In June 2025, a hacktivist group calling itself Infrastructure Destruction Squad debuted VoltRuptor, an ICS-specific malware package offering multi-protocol support, persistence capabilities, and anti-forensics features, according to ENISA. The group successfully compromised an Italian smart building automation company on June 30, 2025, demonstrating that purpose-built, open-source-derived ICS attack tooling has moved from proof-of-concept to operational deployment.
On the software supply chain front, CISA released updated draft SBOM (Software Bill of Materials) minimum-element guidance in 2025, expanding required fields to include component hashes, license data, and build-time generation context - a direct response to the inadequacy of earlier checklist-based approaches. Research on open-source ecosystems indicates that only about 0.56% of popular GitHub repositories contain SBOMs created in accordance with formal security or compliance policies, according to a large-scale study of GitHub repositories, underscoring the gap between guidance and practice.
In Europe, 80% of manufacturers continue to operate critical OT systems with known vulnerabilities, making exploitation both feasible and repeatable, according to Check Point Research. Average ransom demands in European manufacturing reached $1.16 million in Q3 2025, more than double the previous year, according to Security MEA. IBM X-Force assessments of OT-relevant CVEs in H1 2025 found that 90% of the top-mentioned vulnerabilities had been actively exploited, and 70% had been exploited by advanced persistent threat groups.
Industry bodies and security researchers are urging facilities to treat SBOM management as an operational discipline rather than a compliance exercise.
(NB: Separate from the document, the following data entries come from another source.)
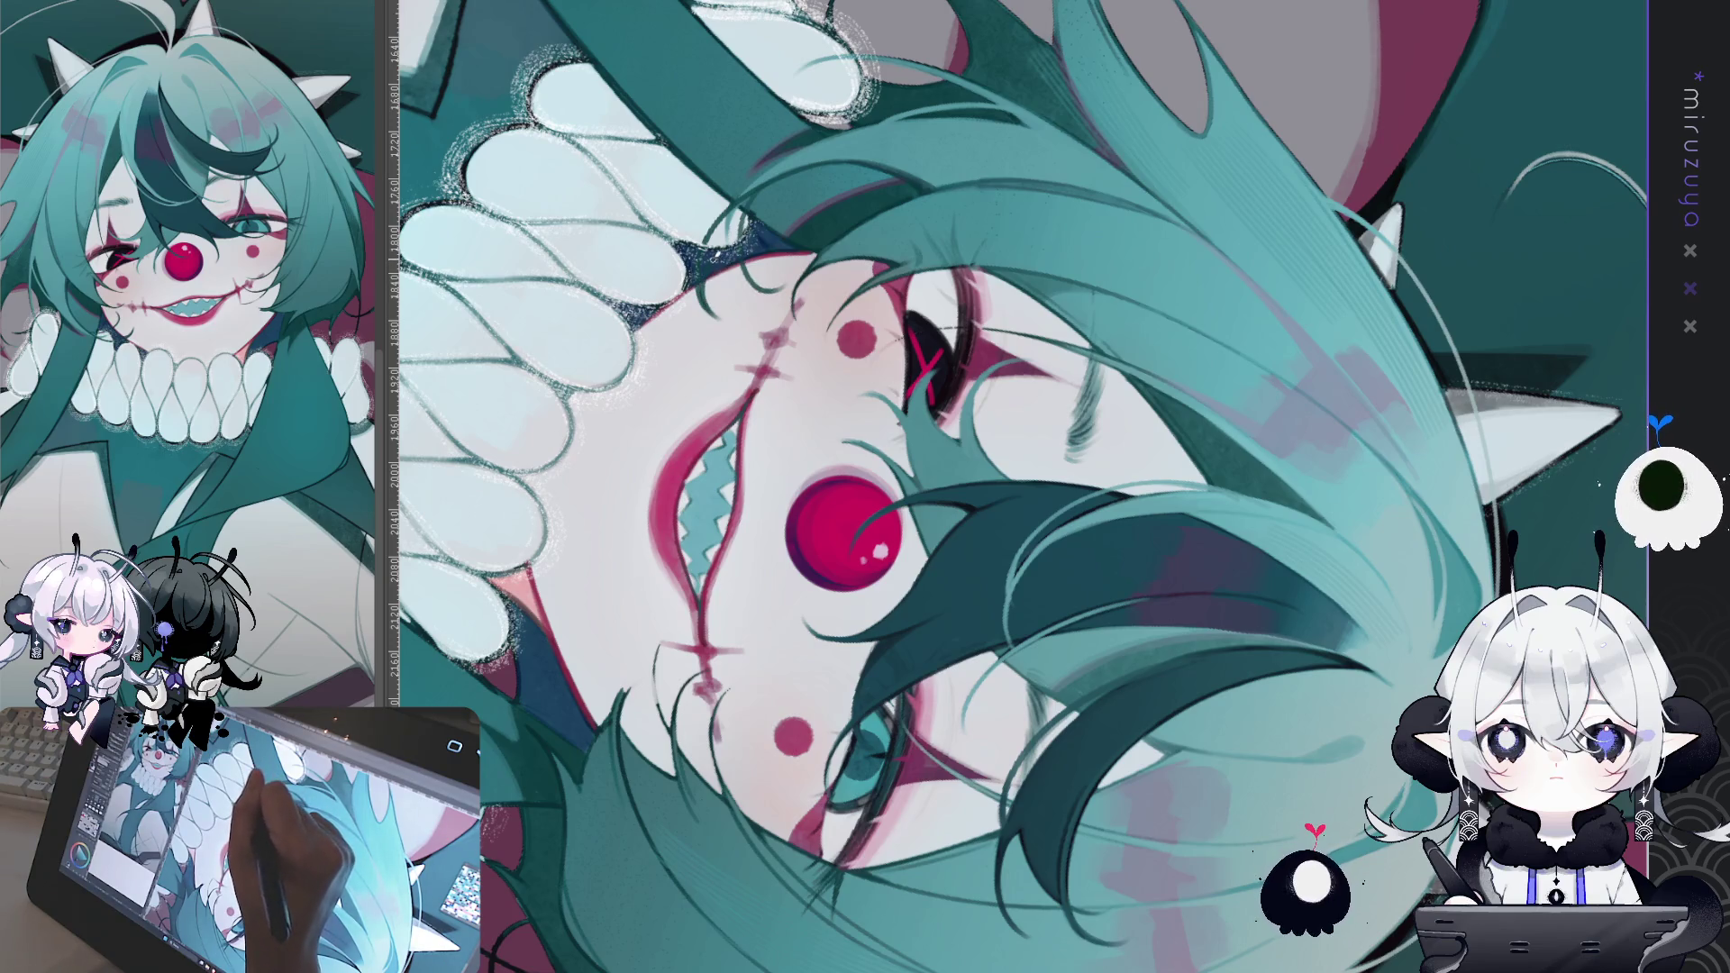
key("ctrl+@")
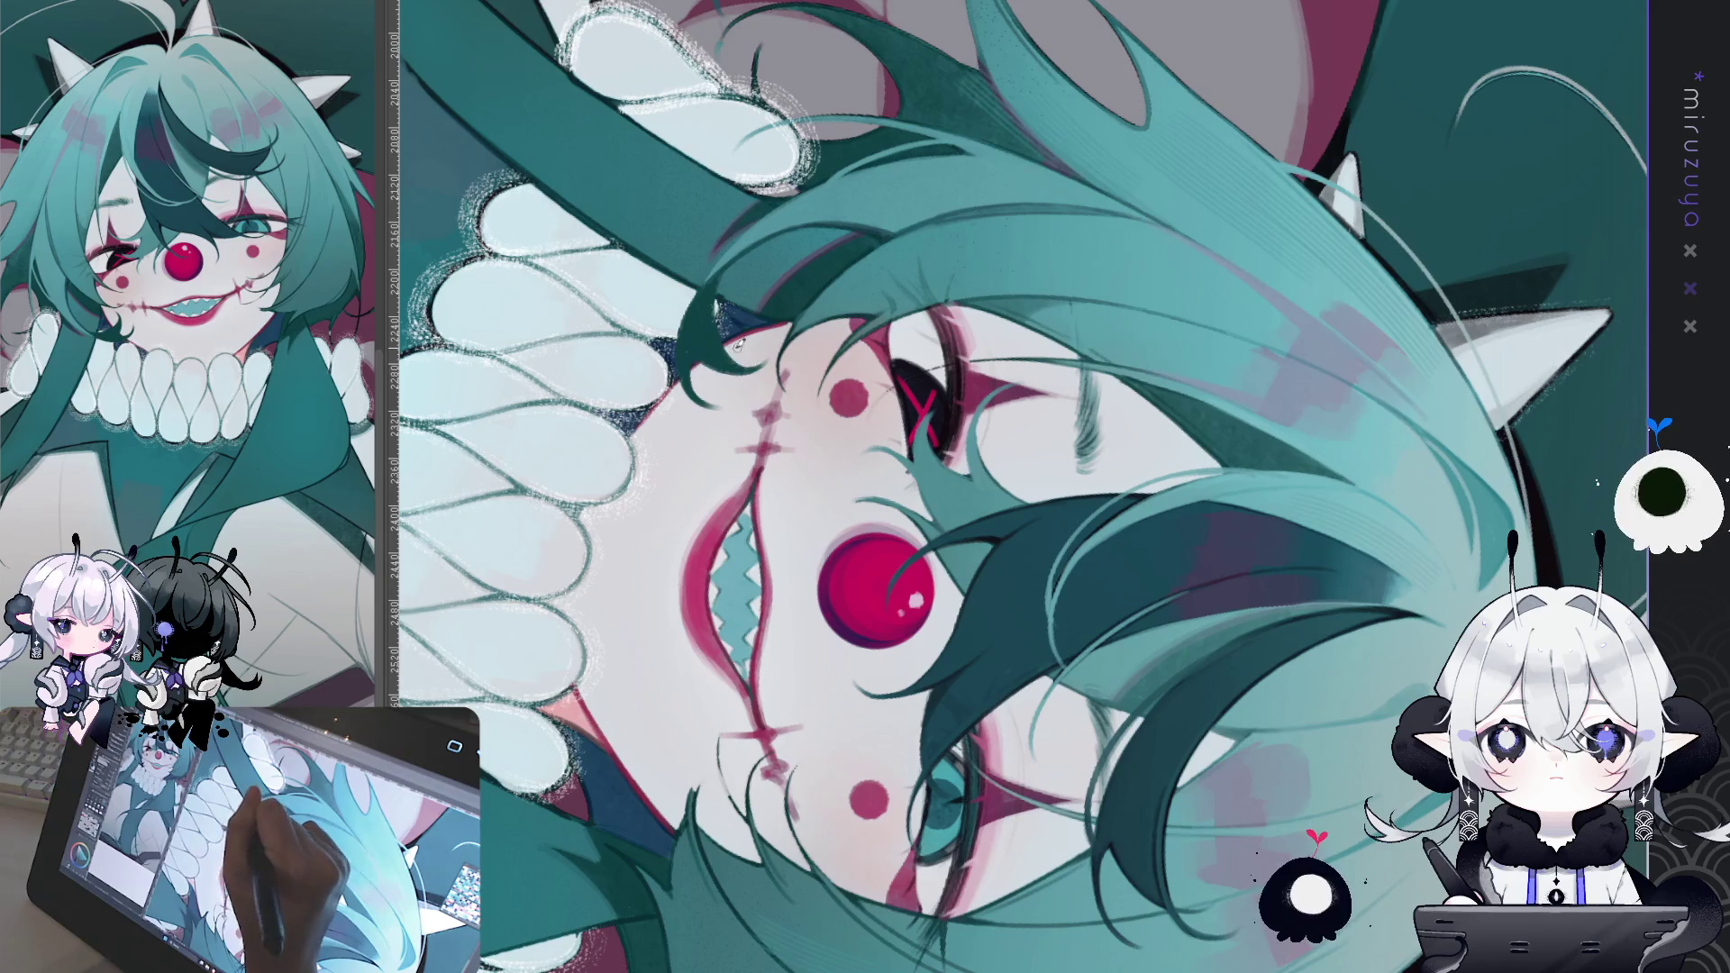
mouse_move(741, 354)
left_mouse_down()
mouse_move(902, 721)
mouse_move(1000, 872)
mouse_move(874, 687)
left_mouse_up()
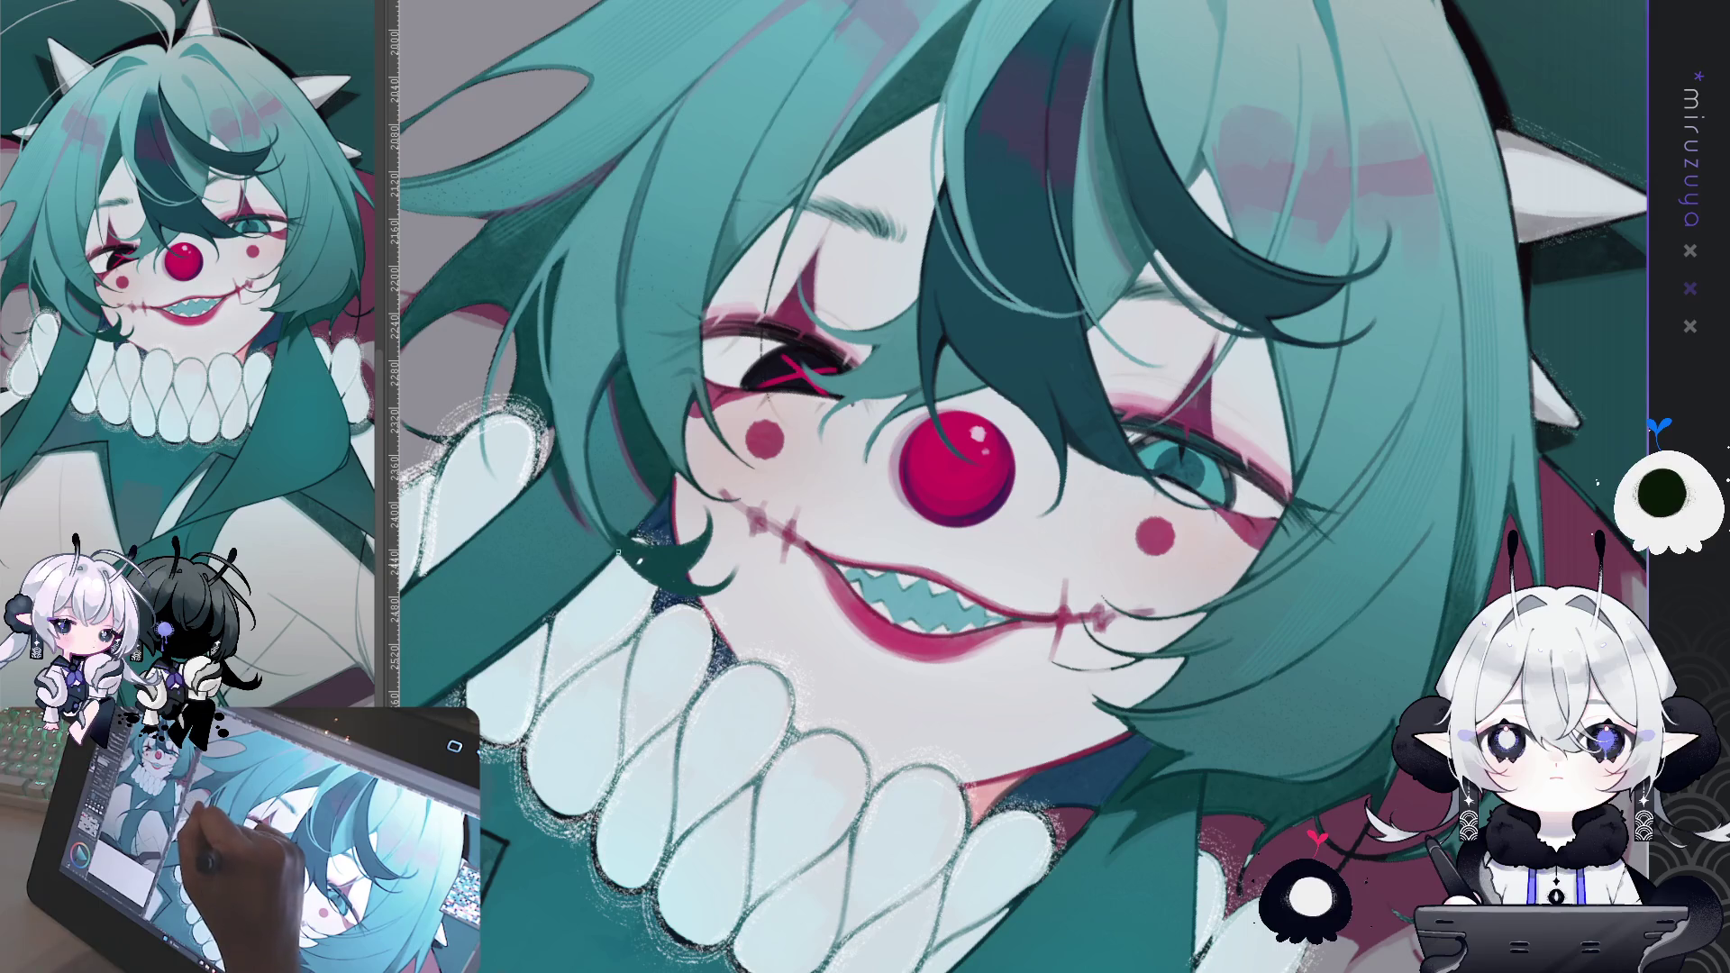
left_click_drag(1169, 831, 1351, 716)
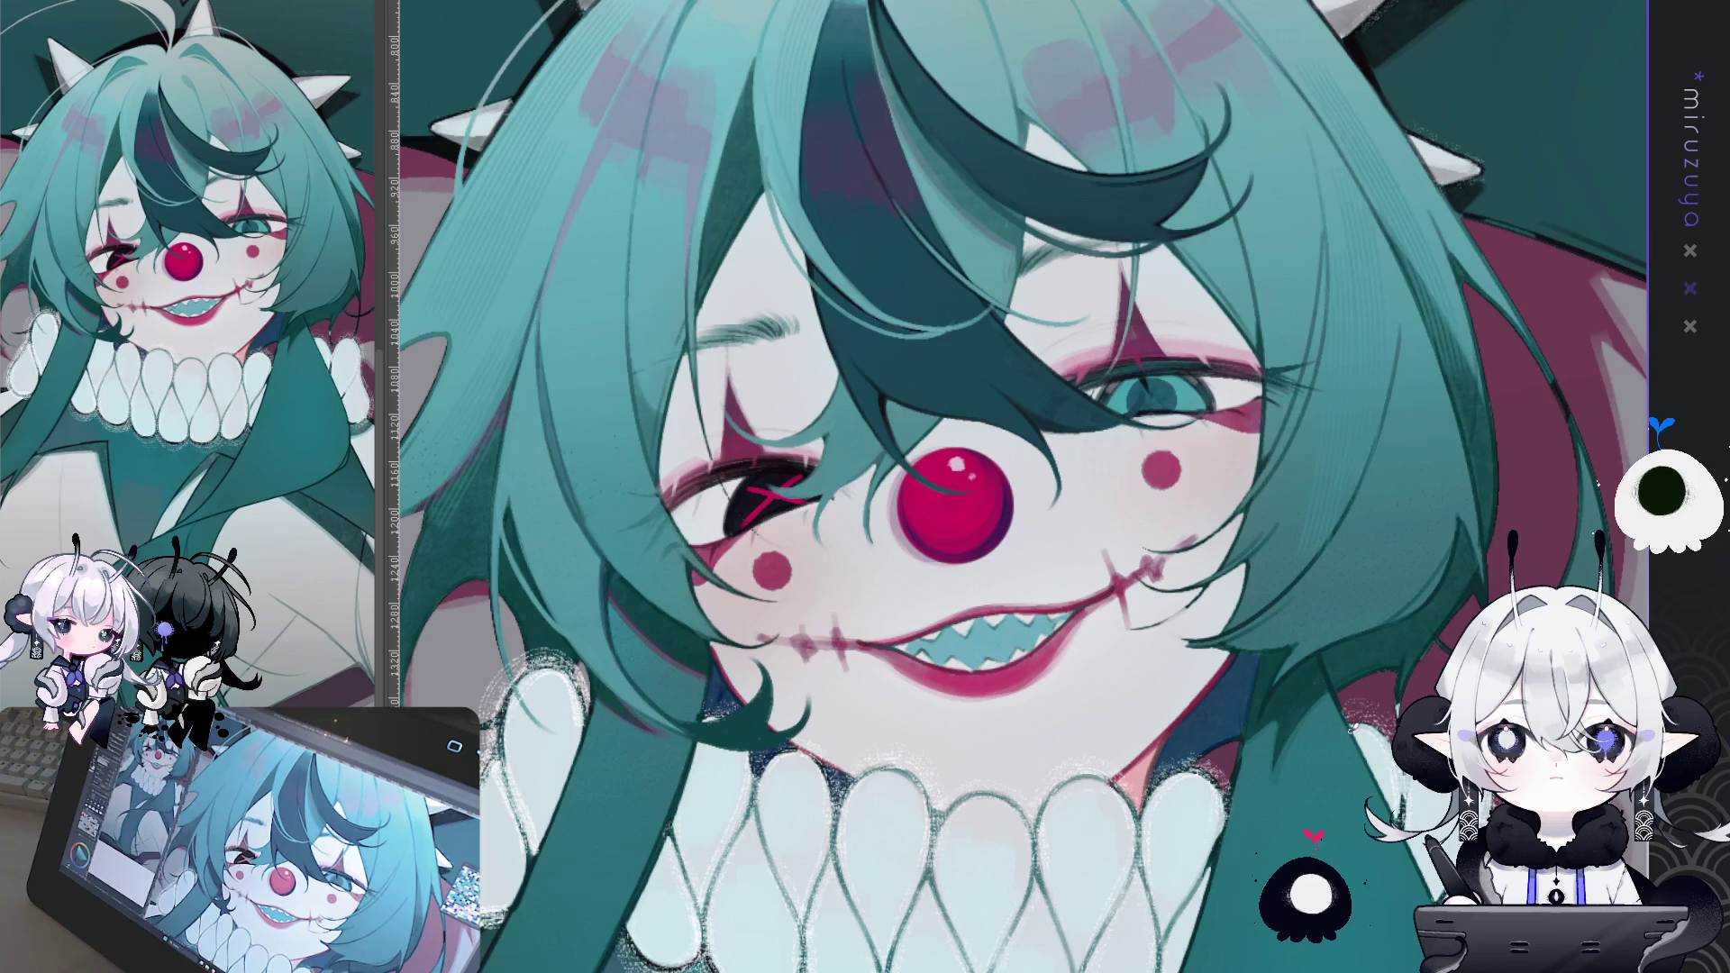
left_click_drag(847, 968, 1055, 779)
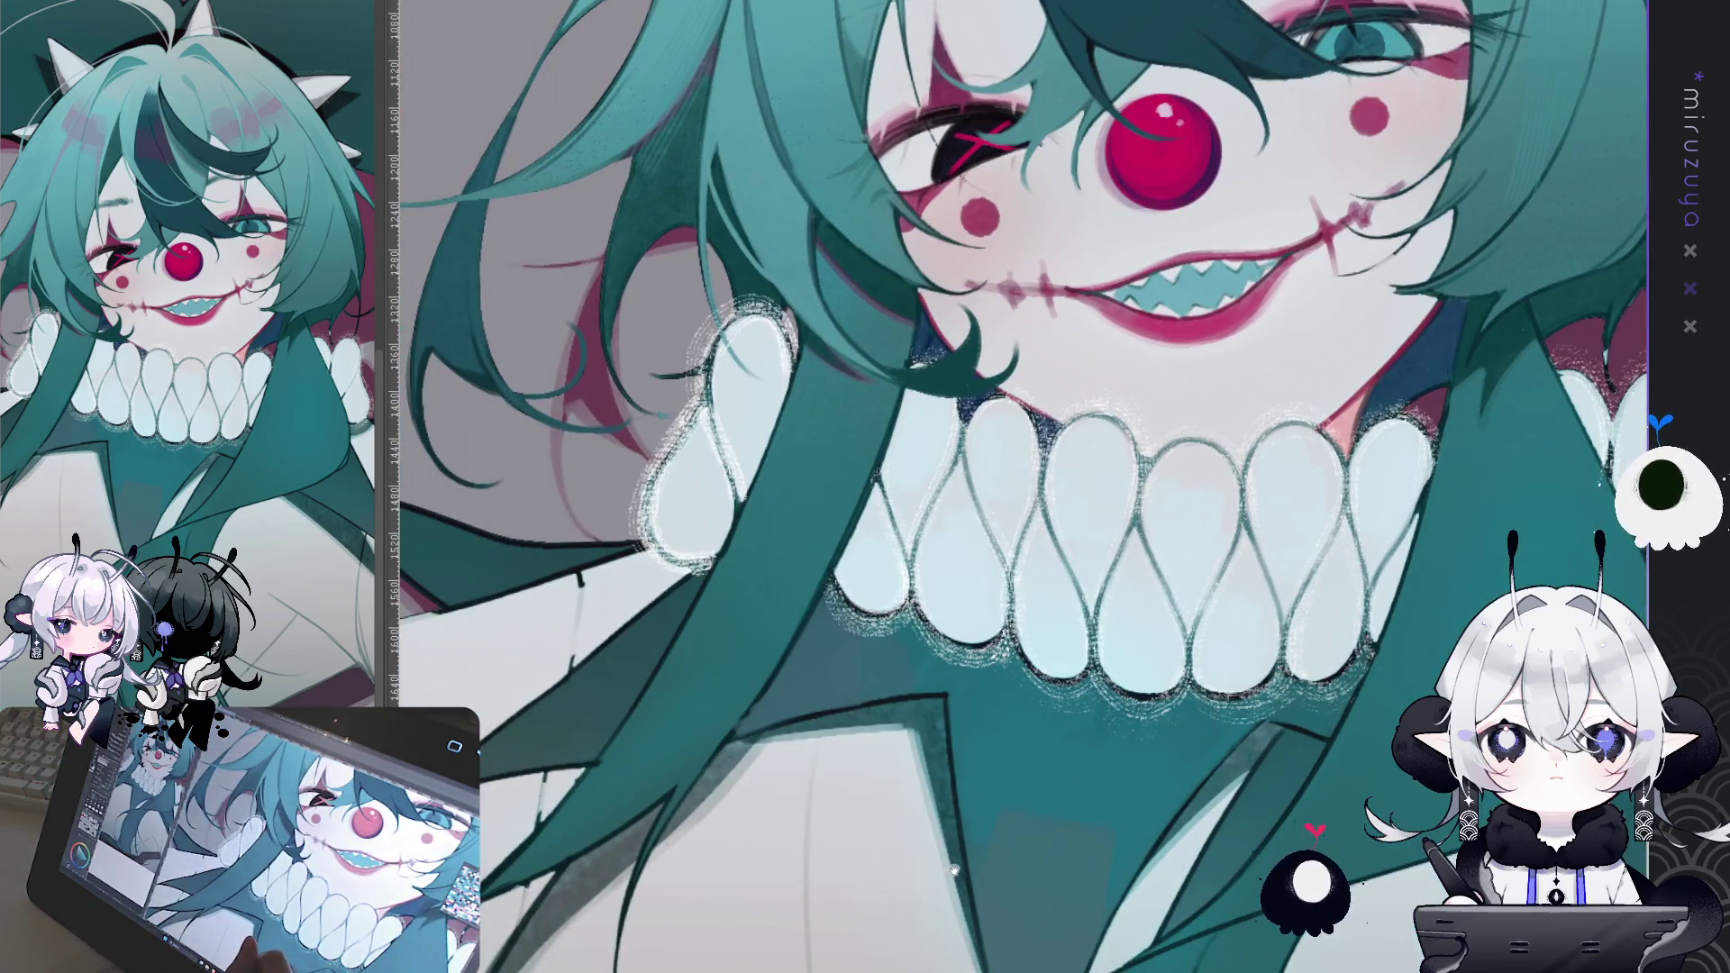
left_click_drag(953, 869, 1162, 785)
left_click_drag(1008, 919, 775, 685)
CISA's updated Cross-Sector Cybersecurity Performance Goals, released in December 2025, emphasize network segmentation, zero-trust principles, and lateral movement mitigation as core security objectives. For legacy OT environments where retrofitting modern authentication is impractical, security practitioners recommend identity-aware gateways, strict jump-host access, micro-segmentation, and protocol allow-lists as compensating controls. Automated software composition analysis to flag outdated or vulnerable open-source components at ingestion - rather than after deployment - is now considered a foundational step before any open-source library enters a production control network.
Outlook
The Cyber Incident Reporting for Critical Infrastructure Act (CIRCIA) is set to take full effect in May 2026 with 72-hour reporting windows, introducing a compliance dimension that will compel manufacturers to accelerate incident detection and escalation capabilities. Analysts expect adversaries to respond to tightening law-enforcement pressure by further decentralizing RaaS operations and shifting toward extortion-only tactics that threaten production disruption without encryption. Organizations deploying unified security solutions across IT and OT environments achieved a 93% reduction in cyber incidents, according to Fortinet research - a data point that underscores the business case for integrated, governance-driven security architectures over fragmented, tool-specific defenses.